DIOCESI – Lectio delle Sorelle Clarisse del monastero Santa Speranza in San Benedetto del Tronto.
C’è smarrimento a Gerusalemme. Sono frastornati il re Erode, i capi dei sacerdoti, gli scribi del popolo: tre stranieri sono venuti da Oriente ad adorare il re dei Giudei la cui nascita è stata annunciata loro da una stella.
Gli studiosi di Israele conoscono bene la Scrittura, soprattutto là dove dice: «E tu Betlemme, terra di Giuda… da te uscirà un capo che sarà il pastore del mio popolo, Israele». Sanno perfettamente che il Messia arriverà da quella piccola cittadina: lo sanno, lo hanno studiato ma non riconoscono che sta accadendo proprio in quel momento!
Anche i magi sono studiosi ma quel che hanno in più è un desiderio: sono cercatori ed è questo bisogno di ricerca, questo desiderio di camminare per “inseguire” la verità che permette loro di incontrare Dio.
«Entrati nella casa, videro il bambino con Maria, sua madre, si prostrarono e lo adorarono».
I cercatori incontrano un bambino…sì, perché l’essenza della nostra fede non sta nella originalità di una dottrina, non sta nella grandezza della parola, non sta nell’altezza della spiritualità, neppure nell’intensità dell’impegno per gli altri.
L’essenza della nostra fede sta nella carne di Cristo, di un Dio che ricomincia non da un’idea, non da una legge, ma da un bambino. Un Dio che abita la concretezza dei miei gesti, abita le mie mani, i miei occhi, le mie parole così come abita la carne, i gesti, le mani, gli occhi, le parole di ogni uomo. Ed è proprio in questa umanità che, da cercatori, siamo chiamati a fare esperienza di Dio!

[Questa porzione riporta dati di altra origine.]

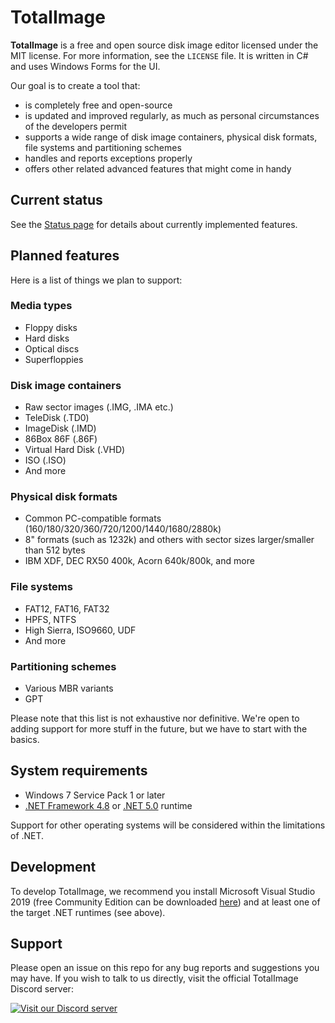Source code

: # TotalImage
**TotalImage** is a free and open source disk image editor licensed under the MIT license. For more information, see the `LICENSE` file. It is written in C# and uses Windows Forms for the UI.

Our goal is to create a tool that:
* is completely free and open-source
* is updated and improved regularly, as much as personal circumstances of the developers permit
* supports a wide range of disk image containers, physical disk formats, file systems and partitioning schemes
* handles and reports exceptions properly
* offers other related advanced features that might come in handy

## Current status
See the [Status page](https://github.com/TotalImage/TotalImage/blob/master/Docs/status.md) for details about currently implemented features.

## Planned features
Here is a list of things we plan to support:

### Media types
* Floppy disks
* Hard disks
* Optical discs
* Superfloppies

### Disk image containers
* Raw sector images (.IMG, .IMA etc.)
* TeleDisk (.TD0)
* ImageDisk (.IMD)
* 86Box 86F (.86F)
* Virtual Hard Disk (.VHD)
* ISO (.ISO)
* And more

### Physical disk formats
* Common PC-compatible formats (160/180/320/360/720/1200/1440/1680/2880k)
* 8" formats (such as 1232k) and others with sector sizes larger/smaller than 512 bytes
* IBM XDF, DEC RX50 400k, Acorn 640k/800k, and more

### File systems
* FAT12, FAT16, FAT32
* HPFS, NTFS
* High Sierra, ISO9660, UDF
* And more

### Partitioning schemes
* Various MBR variants
* GPT

Please note that this list is not exhaustive nor definitive. We're open to adding support for more stuff in the future, but we have to start with the basics.



## System requirements
* Windows 7 Service Pack 1 or later
* [.NET Framework 4.8](https://dotnet.microsoft.com/download/dotnet-framework/net48) or [.NET 5.0](https://dotnet.microsoft.com/download/dotnet/5.0) runtime

Support for other operating systems will be considered within the limitations of .NET.

## Development
To develop TotalImage, we recommend you install Microsoft Visual Studio 2019 (free Community Edition can be downloaded [here](https://visualstudio.microsoft.com/vs/)) and at least one of the target .NET runtimes (see above).

## Support
Please open an issue on this repo for any bug reports and suggestions you may have. If you wish to talk to us directly, visit the official TotalImage Discord server:

[![Visit our Discord server](https://discordapp.com/api/guilds/822572019304103937/embed.png)](https://discord.gg/htph4vsuzB)
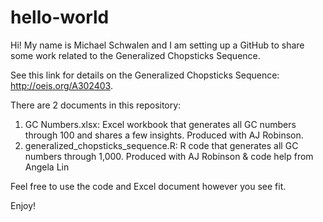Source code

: # hello-world

Hi!  My name is Michael Schwalen and I am setting up a GitHub to share some work related to the Generalized Chopsticks Sequence.

See this link for details on the Generalized Chopsticks Sequence: http://oeis.org/A302403.

There are 2 documents in this repository:
1) GC Numbers.xlsx: Excel workbook that generates all GC numbers through 100 and shares a few insights.  Produced with AJ Robinson.
2) generalized_chopsticks_sequence.R: R code that generates all GC numbers through 1,000.  Produced with AJ Robinson & code help from Angela Lin

Feel free to use the code and Excel document however you see fit.

Enjoy!
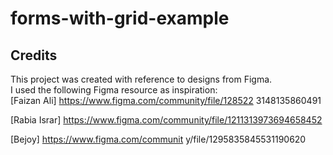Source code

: # forms-with-grid-example

## Credits
This project was created with reference to designs from Figma.  
I used the following Figma resource as inspiration:  
[Faizan Ali] https://www.figma.com/community/file/128522 3148135860491

[Rabia Israr] https://www.figma.com/community/file/1211313973694658452

[Bejoy] https://www.figma.com/communit y/file/1295835845531190620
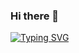 ### Hi there 👋

<div> 
  
[![Typing SVG](https://readme-typing-svg.herokuapp.com/?font=Chakra+Petch&size=40&vCenter=true&width=500&lines=Hello+World!+%F0%9F%91%8B;I+am+Kamila+;I+am+a+Python+Developer&color=#c70dff)](https://git.io/typing-svg)

</div>



<!--
**kama1990/kama1990** is a ✨ _special_ ✨ repository because its `README.md` (this file) appears on your GitHub profile.

Here are some ideas to get you started:

- 🔭 I’m currently working on ...
- 🌱 I’m currently learning ...
- 👯 I’m looking to collaborate on ...
- 🤔 I’m looking for help with ...
- 💬 Ask me about ...
- 📫 How to reach me: ...
- 😄 Pronouns: ...
- ⚡ Fun fact: ...
-->
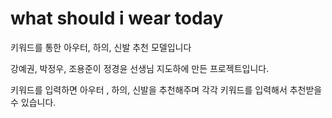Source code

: # what should i wear today


키워드를 통한 아우터, 하의,  신발 추천 모델입니다 

강예권, 박정우, 조용준이 정경윤 선생님 지도하에 만든 프로젝트입니다.

키워드를 입력하면 아우터 , 하의, 신발을 추천해주며 각각 키워드를 입력해서 추천받을 수 있습니다.

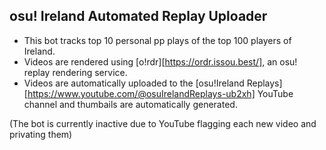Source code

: ## osu! Ireland Automated Replay Uploader

- This bot tracks top 10 personal pp plays of the top 100 players of Ireland.
- Videos are rendered using [o!rdr][https://ordr.issou.best/], an osu! replay rendering service.
- Videos are automatically uploaded to the [osu!Ireland Replays][https://www.youtube.com/@osuIrelandReplays-ub2xh] YouTube channel and thumbails are automatically generated.

(The bot is currently inactive due to YouTube flagging each new video and privating them)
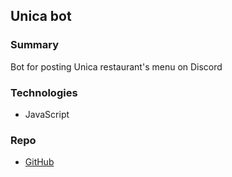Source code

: ## Unica bot

### Summary

Bot for posting Unica restaurant's menu on Discord

### Technologies

- JavaScript

### Repo

- [GitHub](https://github.com/tumrin/UnicaBot2.0)
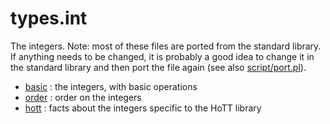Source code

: types.int
=========

The integers. Note: most of these files are ported from the standard library. If anything needs to be changed, it is probably a good idea to change it in the standard library and then port the file again (see also [script/port.pl](../../../script/port.pl)).

* [basic](basic.hlean) : the integers, with basic operations
* [order](order.hlean) : order on the integers
* [hott](hott.hlean) : facts about the integers specific to the HoTT library
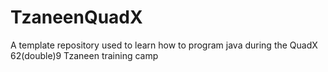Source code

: # TzaneenQuadX
A template repository used to learn how to program java during the QuadX 62(double)9 Tzaneen training camp

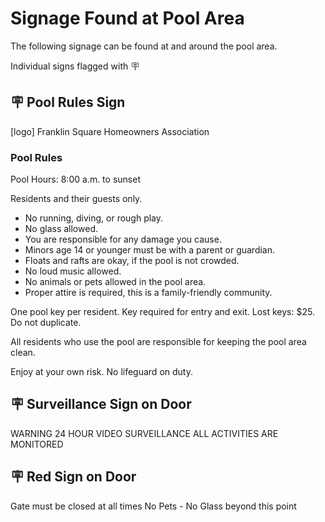 # Signage Found at Pool Area

The following signage can be found at and around the pool area.

Individual signs flagged with 🪧

## 🪧 Pool Rules Sign

[logo] Franklin Square Homeowners Association

### Pool Rules

Pool Hours: 8:00 a.m. to sunset

Residents and their guests only.

* No running, diving, or rough play.
* No glass allowed.
* You are responsible for any damage you cause.
* Minors age 14 or younger must be with a parent or guardian.
* Floats and rafts are okay, if the pool is not crowded.
* No loud music allowed.
* No animals or pets allowed in the pool area.
* Proper attire is required, this is a family-friendly community.

One pool key per resident.
Key required for entry and exit.
Lost keys: $25. Do not duplicate.

All residents who use the pool are responsible for keeping the pool area clean.

Enjoy at your own risk. No lifeguard on duty.

## 🪧 Surveillance Sign on Door

WARNING
24 HOUR VIDEO SURVEILLANCE
ALL ACTIVITIES ARE MONITORED

## 🪧 Red Sign on Door

Gate must be closed at all times
No Pets - No Glass beyond this point
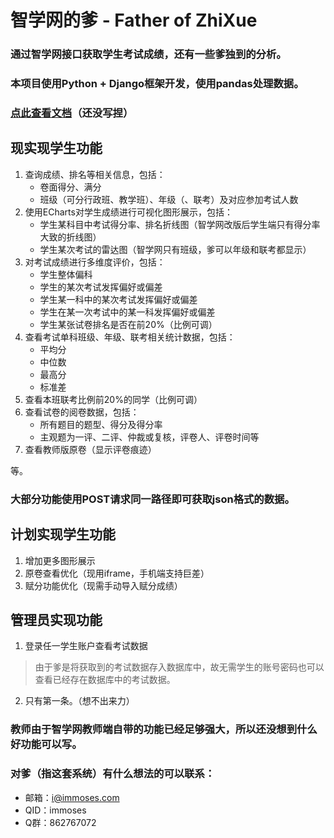 #  智学网的爹 - Father of ZhiXue
### 通过智学网接口获取学生考试成绩，还有一些爹独到的分析。
### 本项目使用Python + Django框架开发，使用pandas处理数据。
### [点此查看文档](https://github.com/immoses648/father-of-zhixue)（还没写捏）


## 现实现学生功能
1. 查询成绩、排名等相关信息，包括：
    - 卷面得分、满分
    - 班级（可分行政班、教学班）、年级（、联考）及对应参加考试人数
2. 使用ECharts对学生成绩进行可视化图形展示，包括：
    - 学生某科目中考试得分率、排名折线图（智学网改版后学生端只有得分率大致的折线图）
    - 学生某次考试的雷达图（智学网只有班级，爹可以年级和联考都显示）
3. 对考试成绩进行多维度评价，包括：
    - 学生整体偏科
    - 学生的某次考试发挥偏好或偏差
    - 学生某一科中的某次考试发挥偏好或偏差
    - 学生在某一次考试中的某一科发挥偏好或偏差
    - 学生某张试卷排名是否在前20%（比例可调）
4. 查看考试单科班级、年级、联考相关统计数据，包括：
    - 平均分
    - 中位数
    - 最高分
    - 标准差
5. 查看本班联考比例前20%的同学（比例可调）
6. 查看试卷的阅卷数据，包括：
    - 所有题目的题型、得分及得分率
    - 主观题为一评、二评、仲裁或复核，评卷人、评卷时间等
7. 查看教师版原卷（显示评卷痕迹）

等。
### 大部分功能使用POST请求同一路径即可获取json格式的数据。


## 计划实现学生功能
1. 增加更多图形展示
2. 原卷查看优化（现用iframe，手机端支持巨差）
3. 赋分功能优化（现需手动导入赋分成绩）


## 管理员实现功能
1. 登录任一学生账户查看考试数据
> 由于爹是将获取到的考试数据存入数据库中，故无需学生的账号密码也可以查看已经存在数据库中的考试数据。
2. 只有第一条。（想不出来力）



### 教师由于智学网教师端自带的功能已经足够强大，所以还没想到什么好功能可以写。
### 对爹（指这套系统）有什么想法的可以联系：
  - 邮箱：[i@immoses.com](mailto:i@immoses.com)
  - QID：immoses
  - Q群：862767072
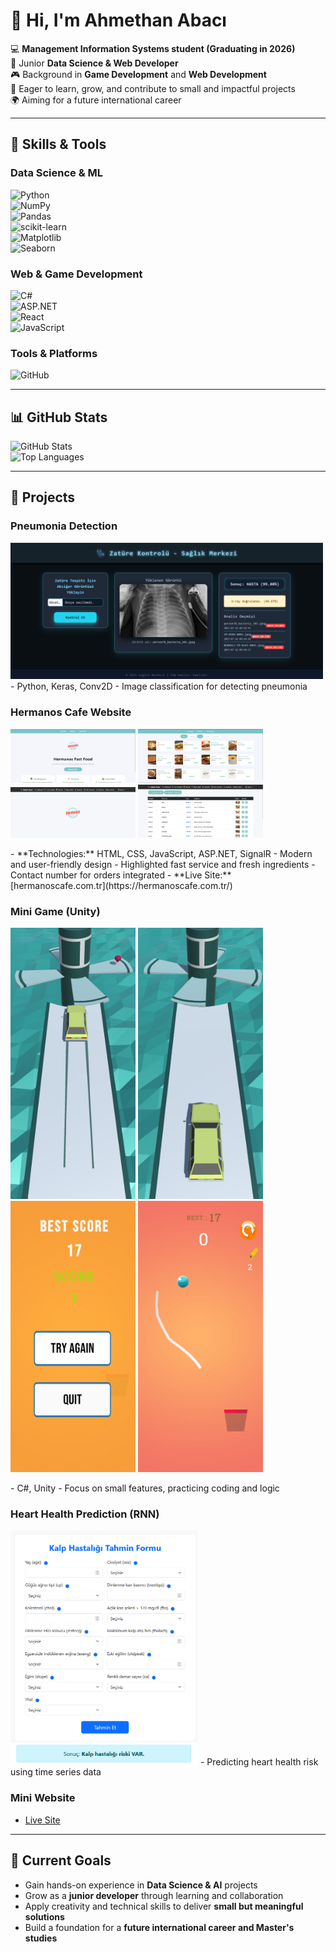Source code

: # 👋 Hi, I'm Ahmethan Abacı

💻 **Management Information Systems student (Graduating in 2026)**  
🌱 Junior **Data Science & Web Developer**  
🎮 Background in **Game Development** and **Web Development**  
🚀 Eager to learn, grow, and contribute to small and impactful projects  
🌍 Aiming for a future international career 

---

## 🔧 Skills & Tools

### Data Science & ML
![Python](https://img.shields.io/badge/Python-3776AB?style=for-the-badge&logo=python&logoColor=white)  
![NumPy](https://img.shields.io/badge/NumPy-013243?style=for-the-badge&logo=numpy&logoColor=white)  
![Pandas](https://img.shields.io/badge/Pandas-150458?style=for-the-badge&logo=pandas&logoColor=white)  
![scikit-learn](https://img.shields.io/badge/scikit--learn-F7931E?style=for-the-badge&logo=scikit-learn&logoColor=white)  
![Matplotlib](https://img.shields.io/badge/Matplotlib-11557c?style=for-the-badge&logo=plotly&logoColor=white)  
![Seaborn](https://img.shields.io/badge/Seaborn-3182bd?style=for-the-badge&logo=python&logoColor=white)

### Web & Game Development
![C#](https://img.shields.io/badge/C%23-239120?style=for-the-badge&logo=c-sharp&logoColor=white)  
![ASP.NET](https://img.shields.io/badge/ASP.NET-512BD4?style=for-the-badge&logo=.net&logoColor=white)  
![React](https://img.shields.io/badge/React-20232A?style=for-the-badge&logo=react&logoColor=61DAFB)  
![JavaScript](https://img.shields.io/badge/JavaScript-F7DF1E?style=for-the-badge&logo=javascript&logoColor=black)

### Tools & Platforms
![GitHub](https://img.shields.io/badge/GitHub-181717?style=for-the-badge&logo=github&logoColor=white)

---

## 📊 GitHub Stats
![GitHub Stats](https://github-readme-stats.vercel.app/api?username=AhmethanAbaci&show_icons=true&theme=tokyonight)  
![Top Languages](https://github-readme-stats.vercel.app/api/top-langs/?username=AhmethanAbaci&layout=compact&theme=tokyonight)

---

## 💼 Projects

### Pneumonia Detection
<img src="images/Pneumonia_detection.png" width="500px" alt="Pneumonia Detection"/>
- Python, Keras, Conv2D  
- Image classification for detecting pneumonia  

### Hermanos Cafe Website
<p float="left">
  <img src="images/cafe.png" width="200px" alt="Hermanos Cafe"/>
  <img src="images/cafe2.png" width="200px" alt="Hermanos Cafe"/>
  <img src="images/cafe3.png" width="200px" alt="Hermanos Cafe"/>
  <img src="images/cafe4.png" width="200px" alt="Hermanos Cafe"/>
</p>
- **Technologies:** HTML, CSS, JavaScript, ASP.NET, SignalR  
- Modern and user-friendly design  
- Highlighted fast service and fresh ingredients  
- Contact number for orders integrated  
- **Live Site:** [hermanoscafe.com.tr](https://hermanoscafe.com.tr/)

### Mini Game (Unity)
<p float="left">
  <img src="images/CarParking.jpg" width="200px" alt="Mini Game 1"/>
  <img src="images/CarParking2.jpg" width="200px" alt="Mini Game 2"/>
  <img src="images/draw_basketball.jpg" width="200px" alt="Mini Game 3"/>
  <img src="images/draw_basketball2.jpg" width="200px" alt="Mini Game 4"/>
</p>
- C#, Unity  
- Focus on small features, practicing coding and logic  

### Heart Health Prediction (RNN)
<img src="images/heart_health.png" width="300px" alt="Heart Health RNN"/>
<img src="images/hearthealth2.png" width="300px" alt="Heart Health RNN"/>
- Predicting heart health risk using time series data  

### Mini Website
- [Live Site](https://ahmethanabaci.netlify.app/)

---

## 🎯 Current Goals
- Gain hands-on experience in **Data Science & AI** projects  
- Grow as a **junior developer** through learning and collaboration  
- Apply creativity and technical skills to deliver **small but meaningful solutions**  
- Build a foundation for a **future international career and Master's studies**
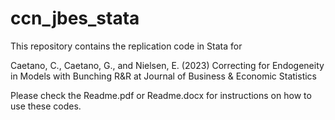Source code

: # ccn_jbes_stata

This repository contains the replication code in Stata for

Caetano, C., Caetano, G., and Nielsen, E. (2023) 
Correcting for Endogeneity in Models with Bunching
R&R at Journal of Business & Economic Statistics

Please check the Readme.pdf or Readme.docx for instructions on how to use these codes.
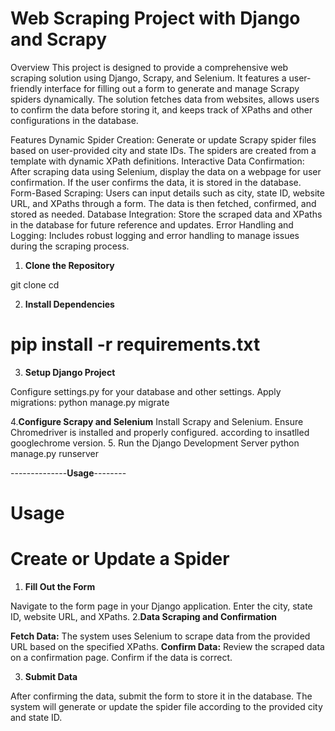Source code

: # Web Scraping Project with Django and Scrapy
Overview
This project is designed to provide a comprehensive web scraping solution using Django, Scrapy, and Selenium. It features a user-friendly interface for filling out a form to generate and manage Scrapy spiders dynamically. The solution fetches data from websites, allows users to confirm the data before storing it, and keeps track of XPaths and other configurations in the database.

Features
Dynamic Spider Creation: Generate or update Scrapy spider files based on user-provided city and state IDs. The spiders are created from a template with dynamic XPath definitions.
Interactive Data Confirmation: After scraping data using Selenium, display the data on a webpage for user confirmation. If the user confirms the data, it is stored in the database.
Form-Based Scraping: Users can input details such as city, state ID, website URL, and XPaths through a form. The data is then fetched, confirmed, and stored as needed.
Database Integration: Store the scraped data and XPaths in the database for future reference and updates.
Error Handling and Logging: Includes robust logging and error handling to manage issues during the scraping process.

1. **Clone the Repository**

git clone <repository-url>
cd <repository-directory>

2. **Install Dependencies**
  # pip install -r requirements.txt
3. **Setup Django Project**

Configure settings.py for your database and other settings.
Apply migrations:
python manage.py migrate

4.**Configure Scrapy and Selenium**
Install Scrapy and Selenium.
Ensure Chromedriver is installed and properly configured. according to insatlled googlechrome version.
5. Run the Django Development Server
  python manage.py runserver

--------------**Usage**--------

# Usage
# Create or Update a Spider
1. **Fill Out the Form**

Navigate to the form page in your Django application. Enter the city, state ID, website URL, and XPaths.
2.**Data Scraping and Confirmation**

**Fetch Data:** The system uses Selenium to scrape data from the provided URL based on the specified XPaths.
**Confirm Data:** Review the scraped data on a confirmation page. Confirm if the data is correct.

3. **Submit Data**

After confirming the data, submit the form to store it in the database. The system will generate or update the spider file according to the provided city and state ID.
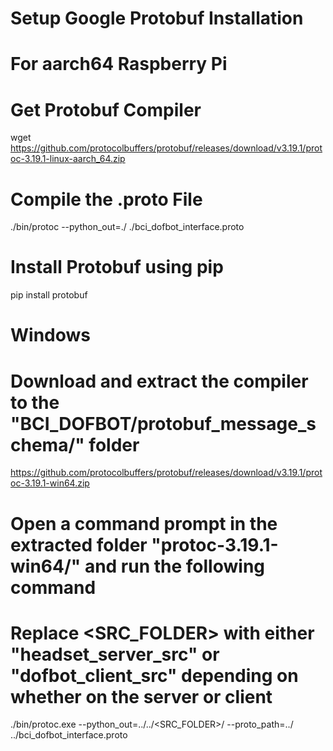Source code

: # Setup Google Protobuf Installation
# For aarch64 Raspberry Pi

# Get Protobuf Compiler
wget https://github.com/protocolbuffers/protobuf/releases/download/v3.19.1/protoc-3.19.1-linux-aarch_64.zip

# Compile the .proto File
./bin/protoc --python_out=./ ./bci_dofbot_interface.proto

# Install Protobuf using pip
pip install protobuf

# Windows

# Download and extract the compiler to the "BCI_DOFBOT/protobuf_message_schema/" folder
https://github.com/protocolbuffers/protobuf/releases/download/v3.19.1/protoc-3.19.1-win64.zip

# Open a command prompt in the extracted folder "protoc-3.19.1-win64/" and run the following command
# Replace <SRC_FOLDER> with either "headset_server_src" or "dofbot_client_src" depending on whether on the server or client
./bin/protoc.exe --python_out=../../<SRC_FOLDER>/ --proto_path=../ ../bci_dofbot_interface.proto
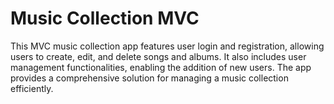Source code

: # Music Collection MVC
 
This MVC music collection app features user login and registration, allowing users to create, edit, and delete songs and albums. It also includes user management functionalities, enabling the addition of new users. The app provides a comprehensive solution for managing a music collection efficiently.
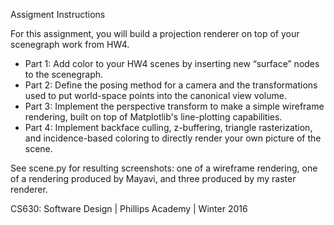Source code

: Assigment Instructions

For this assignment, you will build a projection renderer on top of your scenegraph work from HW4.
* Part 1: Add color to your HW4 scenes by inserting new “surface” nodes to the scenegraph.
* Part 2: Define the posing method for a camera and the transformations used to put world-space points into the canonical view volume.
* Part 3: Implement the perspective transform to make a simple wireframe rendering, built on top of Matplotlib's line-plotting capabilities.
* Part 4: Implement backface culling, z-buffering, triangle rasterization, and incidence-based coloring to directly render your own picture of the scene.

See scene.py for resulting screenshots: one of a wireframe rendering, one of a rendering produced by Mayavi, and three produced by my raster renderer.

CS630: Software Design | Phillips Academy | Winter 2016
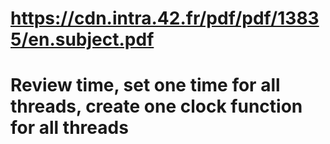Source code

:# https://cdn.intra.42.fr/pdf/pdf/13835/en.subject.pdf
# Review time, set one time for all threads, create one clock function for all threads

I magi adorano il bambino. Adorare: portare la mano alla bocca, tacere e contemplare. Contemplare è fare ordine nella propria vita, negli affetti, nelle intenzioni, perché ne è stato trovato il centro, il punto più alto, la meta. E’ dire a tutti che il nostro cuore, la nostra anima, la nostra mente, le nostre forze si piegano, ma solo a Lui. A Lui che ha un volto come il nostro, ha occhi che sanno guardare con amore, ha orecchi che sanno ascoltare con pazienza, ha uno sguardo che penetra le nostre vite.
E quando si fa esperienza di un incontro significativo per la nostra vita, un incontro con “qualcuno” che ti tocca il cuore, senti il bisogno di entrare nella dimensione del dono: «…aprirono i loro scrigni e offrirono in dono: oro, incenso e mirra…».
L’oro, il valore concreto di ciò che viviamo; l’incenso, il nostro desiderio di cielo; la mirra, l’amarezza dei nostri limiti, delle nostre incertezze.
Infine, «avvertiti in sogno di non tornare da Erode, per un’altra strada fecero ritorno al loro paese»: non sono le idee ma gli incontri a cambiare la vita. Non le teorie ma le persone. E se noi facciamo così fatica a cambiare, forse ciò accade perché non siamo più capaci di vivere l’incontro con stupore e conservarlo nel cuore.
Lasciamoci “aiutare” dai Magi, perché una vita ha senso per ciò che cerca, ha senso finché rimane “nell’inquietudine” del desiderio di Dio e del fratello.